From the above, from the results of ROC-AUC analysis, when calculating the cutoff value for each index by Youden index ("sensitivity + specificity -1" is the maximum), in 201B7 strain "coverage" 7%, " The average colony area was 115,395 μm ² , the “variation in colony area” was 57,070, and the average longest colony was 402 μm (Table 1). Similarly, for the 1210B2 strain, the “coverage” was 16%, the “colony average area” was 141,933 μm ² , the “variation of colony area” was 130,257, and the “colony average major axis” was 483 μm (Table 1). Furthermore, the value for 100% exclusion of cells other than the desired cells, that is, the value when the false positive rate is the lowest when the sensitivity is 1, is 7% for the 201B7 strain, 7% for the average colony area, and 66,599 μm for the colony average area. ² , "variation of colony area" 57,070, "colony average major axis" 328 μm (Table 1).
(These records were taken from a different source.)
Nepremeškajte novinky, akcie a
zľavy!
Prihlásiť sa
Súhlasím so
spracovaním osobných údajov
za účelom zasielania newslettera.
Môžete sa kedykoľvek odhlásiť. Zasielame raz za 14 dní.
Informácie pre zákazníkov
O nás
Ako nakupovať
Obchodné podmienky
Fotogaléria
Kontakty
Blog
Similarly, in the 1210B2 strain, “coverage” was 31%, “colony average area” was 109,218 μm ² , “colony area variation” was 130,257, and “colony average major axis” was 418 μm (Table 1). With the above value as the threshold value, "coverage" exceeds this, and "colony average area", "variation of colony area" and "colony average major axis" fall below this by using standard values. It was considered that cells other than the desired cells could be efficiently eliminated.

The method of the present invention provides for "stability" (ie, frozen cell stock) of "high quality" (ie, viable cell numbers after nap) that are sufficient for passage to cryopreserved pluripotent stem cells. Is obtained at a sufficient amount at one time), which is useful.

Claims (10)

A method for producing cryopreserved pluripotent stem cells, comprising the steps of:
(1) preparing pluripotent stem cells,
(2) culturing the pluripotent stem cells prepared in step (1) in a culture device to form colonies of the pluripotent stem cells,
(3) In the culture device having the formed colony, the following characteristic amount (A):
(A) Colony coverage, and the following feature quantities (B) to (D):
(B) average colony area,
(C) colony area variation, and (D) colony average major axis,
Determining at least one selected from
(4) A step of comparing the determined characteristic amount with a preset standard value to select a culture device satisfying the standard value, and (5) cryopreserving the cells in the selected culture device. Process The method according to claim 1, wherein the cryopreserved pluripotent stem cells are cells that can be cultured for 7 weeks or more. The method according to claim 1 or 2, wherein the pluripotent stem cells are induced pluripotent stem cells. The method according to any one of claims 1 to 3, comprising a step of establishing pluripotent stem cells before the step (1). The method according to any one of claims 1 to 3, which comprises a step of thawing the cryopreserved pluripotent stem cells before the step (1). The preset standard value is as follows:
(A) Colony coverage: more than 7%,
(B) Average colony area: less than 141,933 μm ² (C) Variation in colony area: less than 130,257 (D) Average length of colony: less than 483 μm, The method according to any one of claims 1 to 5. Cryopreserved pluripotent stem cells obtained by the method according to any one of claims 1 to 6. Cryopreserved pluripotent stem cells having at least one selected from the following characteristics (A) and (B) to (D).
(A) Colony coverage formed by the cells: more than 7% (B) Average area of colonies formed by the cells: less than 141,933 μm ² (C) Variation in colony area formed by the cells: less than 130,257 (D) Average major axis of colonies formed by cells: less than 483 μm 9. The cell according to claim 7 or 8, wherein the cryopreserved pluripotent stem cell is a cell that can be cultured for 7 weeks or more. The cell according to any one of claims 7 to 9, wherein the pluripotent stem cell is an induced pluripotent stem cell.